Enzymatic and Chemical Cleavage Methods to Identify Genetic Variation

Publisher Summary This chapter discusses two high sensitivity mutation detection methods to identify genetic variation: chemical and enzymatic cleavage of mismatch. Although there are several methods for high sensitivity detection of known mutations, unknown mutations are more difficult to uncover. However, methods for the latter have improved significantly and are utilized in practical applications. These include the establishment of a single nucleotide polymorphism (SNP) map for a specific part of the genome in a specific animal population or the screening for unknown mutations in important genes, such as cancer susceptibility genes.

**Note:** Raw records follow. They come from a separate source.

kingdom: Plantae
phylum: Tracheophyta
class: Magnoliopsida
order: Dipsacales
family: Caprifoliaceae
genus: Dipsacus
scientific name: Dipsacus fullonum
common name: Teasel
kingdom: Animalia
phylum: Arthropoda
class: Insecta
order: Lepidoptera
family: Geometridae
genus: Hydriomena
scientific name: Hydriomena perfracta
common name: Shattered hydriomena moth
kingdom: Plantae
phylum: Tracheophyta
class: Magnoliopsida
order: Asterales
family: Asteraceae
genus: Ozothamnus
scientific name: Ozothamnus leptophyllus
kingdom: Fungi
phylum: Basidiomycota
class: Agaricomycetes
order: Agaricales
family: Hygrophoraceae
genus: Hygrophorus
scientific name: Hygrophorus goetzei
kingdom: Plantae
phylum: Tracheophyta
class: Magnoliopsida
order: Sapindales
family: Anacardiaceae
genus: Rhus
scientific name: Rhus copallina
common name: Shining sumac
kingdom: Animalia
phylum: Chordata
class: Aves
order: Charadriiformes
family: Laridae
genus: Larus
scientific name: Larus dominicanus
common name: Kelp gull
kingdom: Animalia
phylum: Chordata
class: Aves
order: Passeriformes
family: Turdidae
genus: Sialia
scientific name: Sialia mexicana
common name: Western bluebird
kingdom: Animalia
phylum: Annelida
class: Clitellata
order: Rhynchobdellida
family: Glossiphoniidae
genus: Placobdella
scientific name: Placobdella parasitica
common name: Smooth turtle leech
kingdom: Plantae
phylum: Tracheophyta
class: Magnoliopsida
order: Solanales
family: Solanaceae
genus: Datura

These genes are large, with many exons, and thus hundreds of possible mutations that affect the functions of those proteins are found. The mutation detection methods serve as tools for reverse genetics to screen for chemically induced point mutations in specific regions of specific genes and for specific mutations in the genome of emerging pathogenic microorganisms. In mutation screening methods, the mutated DNA helix is first converted to mismatch heteroduplexes when the polymerase chain reaction products of two alleles of the gene of interest are amplified, mixed, denatured, and rehybridized. Next, the chemical or enzymatic properties of a mismatched base are exploited to lead to a break in the DNA strand near the mismatch. Finally, a suitable fragment analysis method is used to visualize the shortened DNA fragments that are produced by the DNA break in either single-stranded or double-stranded form.